We’re Owners Of Many Things And Keepers Of None
By Akif Kichloo
I love both almost equally, yet fickle is a word dearer to me than the word fragile. Though both signify the human condition to utmost perfection, I think fragile quantifies it somehow. Limits it in boundaries and emotions. Fickle feels more open; tenacious, deadly, filled with rattle of a poisonous snake, and at the same time, alive, jammed with hope— of a dreamer, a wanter; owner of many things and needer of even more.
Often times we have blades for tongues and faces of contortionists— expressionless; our bones soft and joints available to let go just enough but not more. We can hurt people with our good intentions. Our eyes sweat in delight’s terror and weep with longing for someone we can never be or never have.
Isn’t this a confused world? Aren’t our days supposed to be bright and nights black? What generation do we come from, and what generation will we become? Do we need worry for our children? Procreation is a funny word, a funnier act. Can we do better than this? Do our lives carry any significance at all or is all this just a sick inside joke formed between god and his predecessors? And if it is just a joke, should we laugh or cry looking backward? Should we chuckle or cringe thinking of the future? Or do we simply stay numb to everything and all?
Of course we are genuine people. We are honest, frank individuals in the dead center of right and wrong. Always needing one more hand to hold. One more shoulder to cry on.
I think our fragility comes from our mercurial existence. Our volatility and fogginess. Us wanting the world and the fear of the world not wanting us back. Yes, that’s where our vulnerability stems from, but so does our sheer will, our unbounded determination.
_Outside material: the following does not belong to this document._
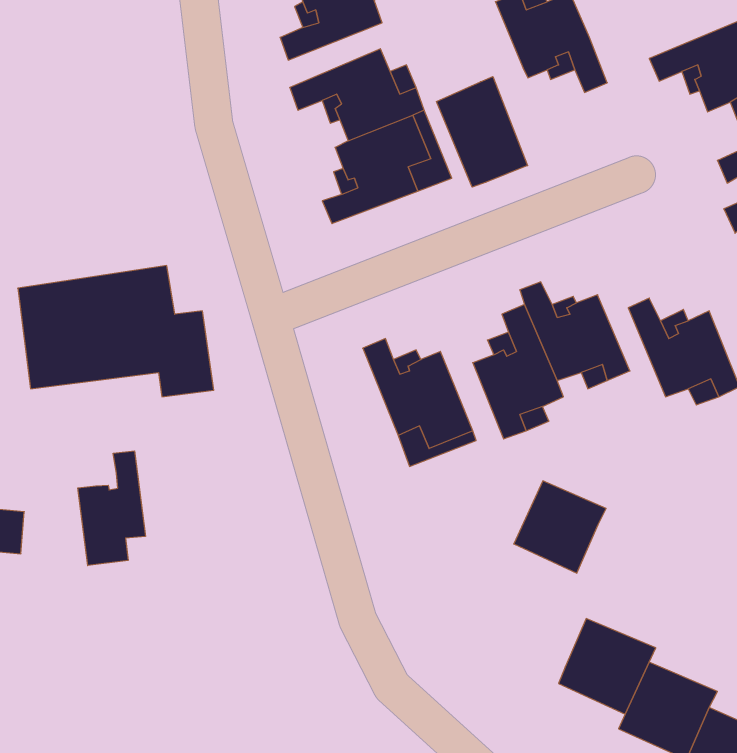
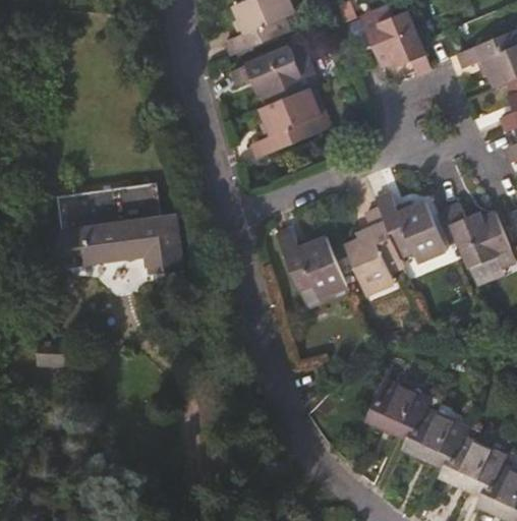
building: [436,77,528,187] -> none
building: [78,451,145,566] -> none
building: [514,481,606,573] -> [365,379,423,437]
Have you ever thought about why you do what you do? Talk about the basic act of caring for someone, rather falling in love. Of course you’ve noticed how quickly the feeling escalates when there is no reciprocation from the other side, but have you thought about it in reverse; i.e., how quickly that very feeling, albeit so pure, so gentle, lessens once the adequate reciprocation is sent our way from the other end as well. Why then the prevalent idea of relationships being equal work for both parties involved? Why then the bogus claim of unconditional love being impossible? When we can maintain a one sided love so unconditionally, why not a both sided affair? Why then this unequivocal need to have the other person work and work and work to keep us involved?
We are fickle beings. We like to declare ownership of stuff and not just stuff but people as well. Consider a gadget you have been eyeing in the store for long, and how your interest in it drops almost the very instant you bring it home. There is always the next thing. The new thing. The better thing. The shiny thing.
I think this is where the concept of family comes in, and what also comes in is the concept of affairs, betrayals, and estranged relationships. We are bound to jump the gun, many guns, and although there can be a hundred contracts to keep our attention at one place, we will still falter. We will still cross that barricade which says “Do Not Enter”. Not because we are inherently bad people, rather because that is who we are. Fickle. We are pendulums set in motion by forces inside and outside of us, hence, we oscillate.